## ACTIVITY:
Print the data below exactly, but only the lines from the one containing "0H759L731 41 691" down to the one containing "345 465 369", inclusive.

[[ SOURCE MATERIAL open ]]

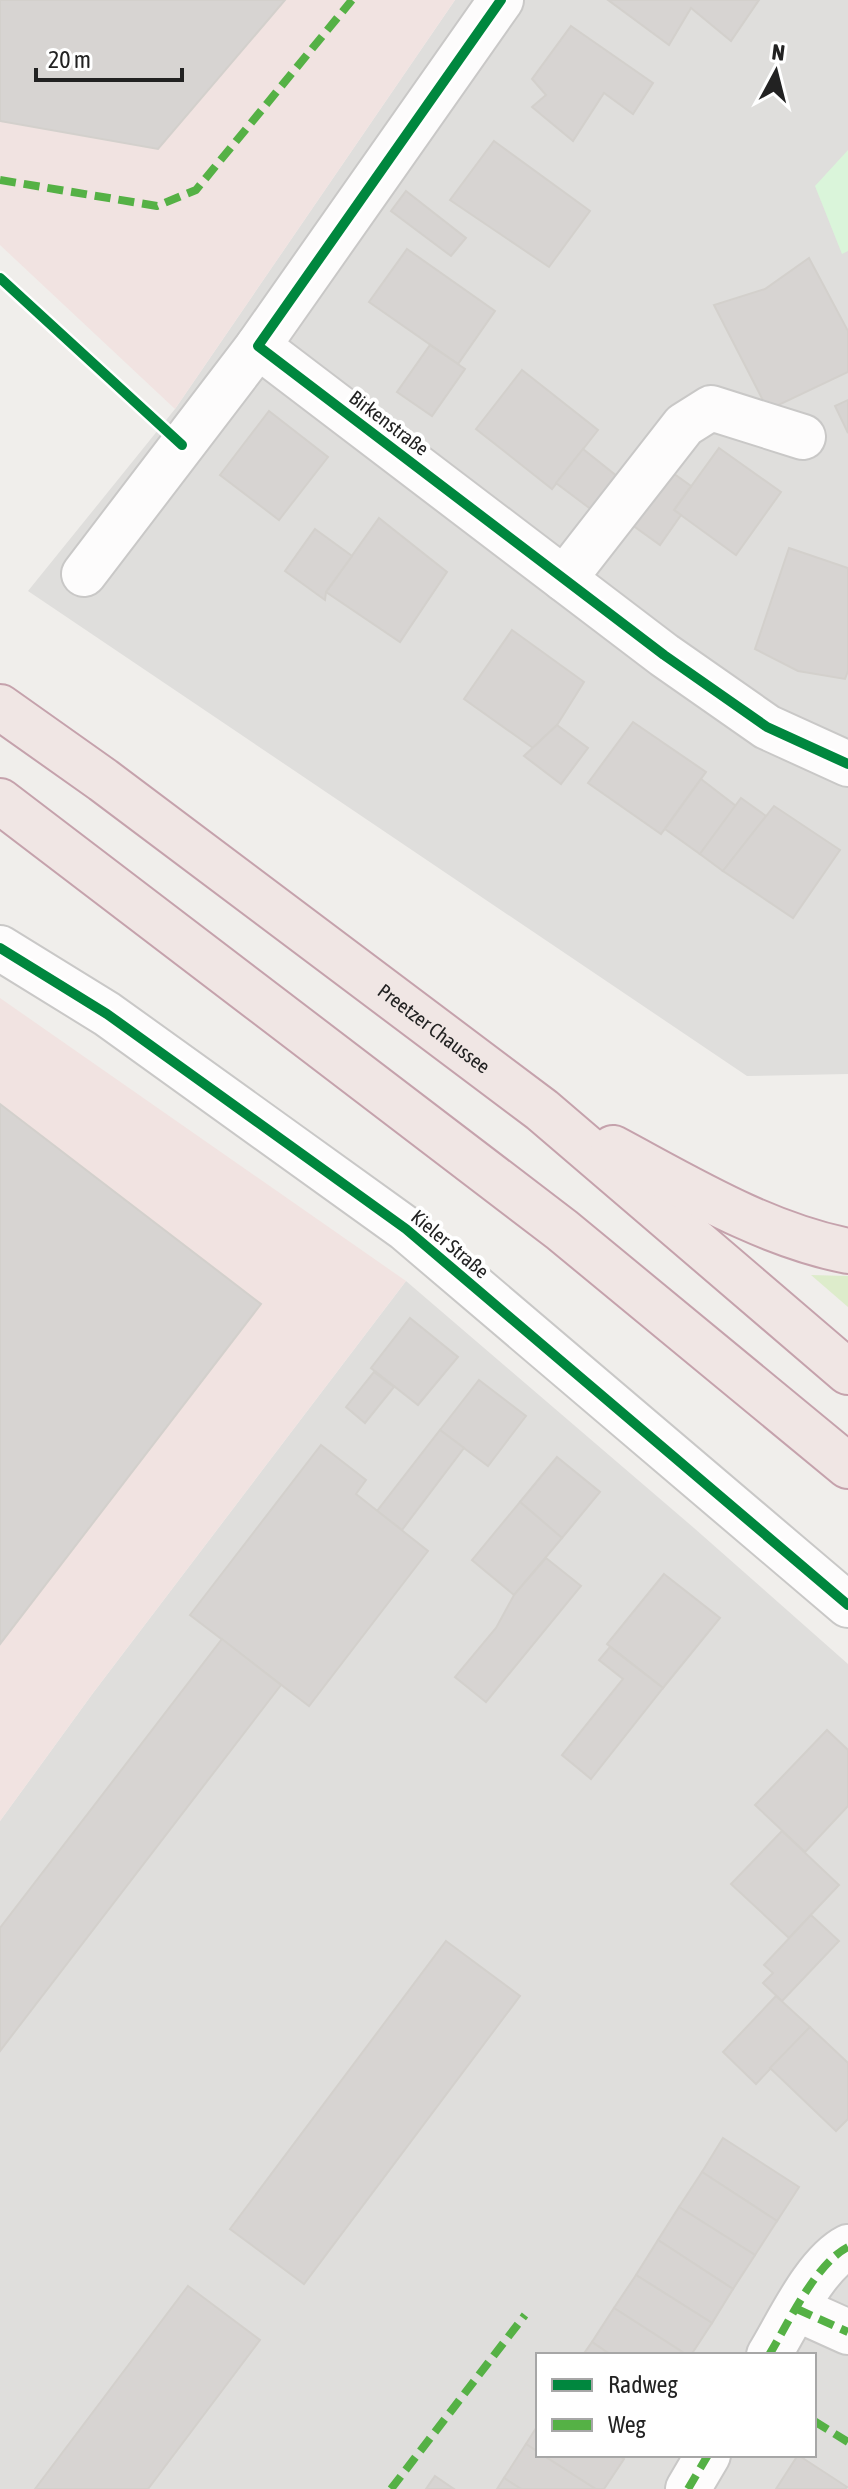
<svg xmlns="http://www.w3.org/2000/svg" width="848" height="2489" font-family="'Asap Condensed',sans-serif">
  <style>
    .residential { fill: #dfdedc; fill-rule: evenodd }
    .commercial { fill: #f1e3e1 }
    .grass { fill: #ddeccb }
    .park { fill: #daf5da }
    .building { fill: #d7d4d2; stroke: #d3d0cc; stroke-width: 2 }
    .lines { fill: none; stroke-linecap: round; stroke-linejoin: round }
    .minor-casing { stroke: #c9c8c7; stroke-width: 48 }
    .trunk-casing { stroke: #c5a2ac; stroke-width: 48 }
    .minor { stroke: #fdfcfc; stroke-width: 44 }
    .trunk { stroke: #f0e6e4; stroke-width: 44 }
    .quiet { stroke: #55b145; stroke-width: 8; stroke-dasharray: 16 8; stroke-linecap: butt }
    .cycleway-casing { stroke: #fff; stroke-width: 15 }
    .cycleway { stroke: #00873e; stroke-width: 10 }
    .labels { text-anchor: middle; stroke-width: 8; stroke-linejoin: round; paint-order: stroke }
    .street-label { font-size: 20px; fill: #222; stroke: #fff }
  </style>
  <rect width="100%" height="100%" fill="#f0eeeb"/>
  <g class="residential">
    <path d="M455 0H848V1074L747 1076 28 591 175 409Z"/>
    <path d="M406 1281 694 1528 848 1664V2489H0V1821L93 1693ZM538 2355H814V2455H538Z"/>
  </g>
  <g class="commercial">
    <path d="M0 0H455L175 409 0 245Z"/>
    <path d="M0 998 406 1281 93 1693 0 1821Z"/>
  </g>
  <path class="grass" d="M811 1275 848 1276V1307Z"/>
  <path class="park" d="M848 150V251L842 254 815 186Z"/>
  <g class="building">
    <path d="M0 0H285L158 149 0 121Z"/>
    <path d="M608 0H759L731 41 691 8 669 45Z"/>
    <path d="M571 26 653 83 633 114 604 93 573 141 532 107 546 95 532 79Z"/>
    <path d="M494 141 590 211 549 267 450 200Z"/>
    <path d="M406 191 466 238 451 256 391 211Z"/>
    <path d="M407 249 495 311 458 364 369 302Z"/>
    <path d="M809 258 848 331V372L768 410 714 305 765 289Z"/>
    <path d="M430 345 465 369 432 416 397 392Z"/>
    <path d="M522 370 598 430 552 489 476 429Z"/>
    <path d="M848 400V433L835 406Z"/>
    <path d="M269 411 328 457 279 520 220 475Z"/>
    <path d="M719 448 781 492 736 555 674 510Z"/>
    <path d="M583 449 618 477 592 510 556 483Z"/>
    <path d="M666 468 691 486 674 510 681 515 660 545 628 522Z"/>
    <path d="M379 518 447 572 400 642 326 592Z"/>
    <path d="M315 529 352 556 326 592 325 600 285 571Z"/>
    <path d="M789 548 848 568V671L845 679 798 671 755 649Z"/>
    <path d="M512 630 584 682 557 725 533 748 464 699Z"/>
    <path d="M633 722 706 772 661 834 588 783Z"/>
    <path d="M557 725 588 748 561 784 524 756Z"/>
    <path d="M701 779 736 806 700 854 665 829Z"/>
    <path d="M741 798 766 816 723 871 700 854Z"/>
    <path d="M774 806 840 850 793 918 723 871Z"/>
    <path d="M0 1104 261 1304 0 1644Z"/>
    <path d="M410 1318 458 1357 418 1405 371 1368Z"/>
    <path d="M374 1372 394 1387 365 1423 346 1407Z"/>
    <path d="M479 1380 526 1416 488 1466 440 1430Z"/>
    <path d="M440 1430 464 1448 402 1530 377 1511Z"/>
    <path d="M321 1445 366 1480 356 1494 428 1551 309 1706 190 1615Z"/>
    <path d="M557 1457 600 1492 562 1538 520 1502Z"/>
    <path d="M520 1502 562 1538 514 1595 472 1560Z"/>
    <path d="M546 1558 581 1586 486 1702 455 1677 496 1628 514 1595Z"/>
    <path d="M664 1574 720 1618 663 1688 607 1644Z"/>
    <path d="M222 1639 281 1685 0 2051V1928Z"/>
    <path d="M610 1647 663 1688 591 1779 562 1755 623 1679 599 1660Z"/>
    <path d="M827 1730 848 1750V1806L805 1852 755 1805Z"/>
    <path d="M782 1831 839 1885 789 1938 731 1884Z"/>
    <path d="M811 1915 839 1941 782 2001 763 1983 773 1973 764 1965Z"/>
    <path d="M446 1941 520 1996 304 2284 230 2229Z"/>
    <path d="M776 1996 810 2027 756 2084 723 2052Z"/>
    <path d="M810 2027 848 2063V2119L836 2131 770 2068Z"/>
    <path d="M723 2138 799 2187 777 2221 702 2172Z"/>
    <path d="M702 2172 777 2221 755 2255 679 2207Z"/>
    <path d="M679 2207 755 2255 733 2289 658 2240Z"/>
    <path d="M658 2240 733 2289 712 2323 636 2275Z"/>
    <path d="M636 2275 712 2323 691 2355H687L614 2308Z"/>
    <path d="M188 2286 260 2340 148 2489H35Z"/>
    <path d="M614 2308 687 2355H611L592 2342Z"/>
    <path d="M592 2342 611 2355H583Z"/>
    <path d="M538 2425V2452L526 2444Z"/>
    <path d="M526 2444 538 2452V2455H543L596 2489H521L504 2478Z"/>
    <path d="M543 2455H618L624 2459 604 2489H596Z"/>
    <path d="M798 2455 847 2487 845 2489H776Z"/>
    <path d="M435 2476 454 2489H426Z"/>
    <path d="M504 2478 521 2489H497Z"/>
  </g>
  <g class="lines">
    <defs>
      <g id="minor">
        <path d="M501 0 258 346 664 655 767 727 848 764"/>
        <path d="M84 574 258 346"/>
        <path d="M564 579 684 425 711 408 803 437"/>
        <path d="M0 948 107 1014 406 1229 848 1605"/>
        <path d="M797 2309 848 2332"/>
        <path d="M769 2355C788 2324 815 2264 848 2247"/>
        <path d="M688 2489 708 2455"/>
      </g>
      <g id="trunk">
        <path id="s1" d="M0 707 103 780 542 1110 848 1372"/>
        <path d="M0 801 562 1230 848 1466"/>
        <path d="M613 1148C688 1188 763 1234 848 1251"/>
      </g>
    </defs>
    <use href="#minor" class="minor-casing"/>
    <use href="#trunk" class="trunk-casing"/>
    <use href="#minor" class="minor"/>
    <use href="#trunk" class="trunk"/>
    <g class="quiet">
      <path d="M0 180 157 206 196 190 352 0"/>
      <path d="M797 2309 848 2332"/>
      <path d="M769 2355C788 2324 815 2264 848 2247"/>
      <path d="M814 2421 848 2442"/>
      <path d="M391 2489 525 2315"/>
      <path d="M688 2489 708 2455"/>
    </g>
    <defs>
      <g id="cycleway">
        <path d="M501 0 258 346 664 655 767 727 848 764"/>
        <path d="M0 278 182 445"/>
        <path d="M0 948 107 1014 406 1229 848 1605"/>
      </g>
    </defs>
    <use href="#cycleway" class="cycleway-casing"/>
    <use href="#cycleway" class="cycleway"/>
  </g>
  <g class="labels">
    <g class="street-label">
      <text transform="translate(389 423) rotate(37)" y="7">Birkenstraße</text>
      <text dy="7" stroke="none"><textPath href="#s1" startOffset="540">Preetzer Chaussee</textPath></text>
      <text transform="translate(450 1244) rotate(40)" y="7">Kieler Straße</text>
    </g>
  </g>
  <rect x="536" y="2353" width="280" height="104" fill="#ffffff" stroke="#a7a7a7" stroke-width="2"/>
  <rect x="552" y="2379" width="40" height="12" fill="#00873e" stroke="#a7a7a7" stroke-width="2"/>
  <text x="608" y="2393" font-size="24" fill="#222222">Radweg</text>
  <rect x="552" y="2419" width="40" height="12" fill="#55b145" stroke="#a7a7a7" stroke-width="2"/>
  <text x="608" y="2433" font-size="24" fill="#222222">Weg</text>
  <g transform="translate(776 72) rotate(7)" stroke="#ffffff" stroke-width="6" paint-order="stroke">
  <path d="M0-6L14 30L0 20L-14 30Z" fill="#222222"/>
  <text y="-12" font-size="22" font-weight="bold" text-anchor="middle" fill="#222222">N</text>
  </g>
  <path d="M36 68v12h146v-12" fill="none" stroke="#222222" stroke-width="4"/>
  <text x="48" y="68" font-size="24" fill="#222222" stroke="#ffffff" stroke-width="6" paint-order="stroke">20 m</text>
</svg>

[[ SOURCE MATERIAL closed ]]

## RESULT OF THIS TASK:
    <path d="M608 0H759L731 41 691 8 669 45Z"/>
    <path d="M571 26 653 83 633 114 604 93 573 141 532 107 546 95 532 79Z"/>
    <path d="M494 141 590 211 549 267 450 200Z"/>
    <path d="M406 191 466 238 451 256 391 211Z"/>
    <path d="M407 249 495 311 458 364 369 302Z"/>
    <path d="M809 258 848 331V372L768 410 714 305 765 289Z"/>
    <path d="M430 345 465 369 432 416 397 392Z"/>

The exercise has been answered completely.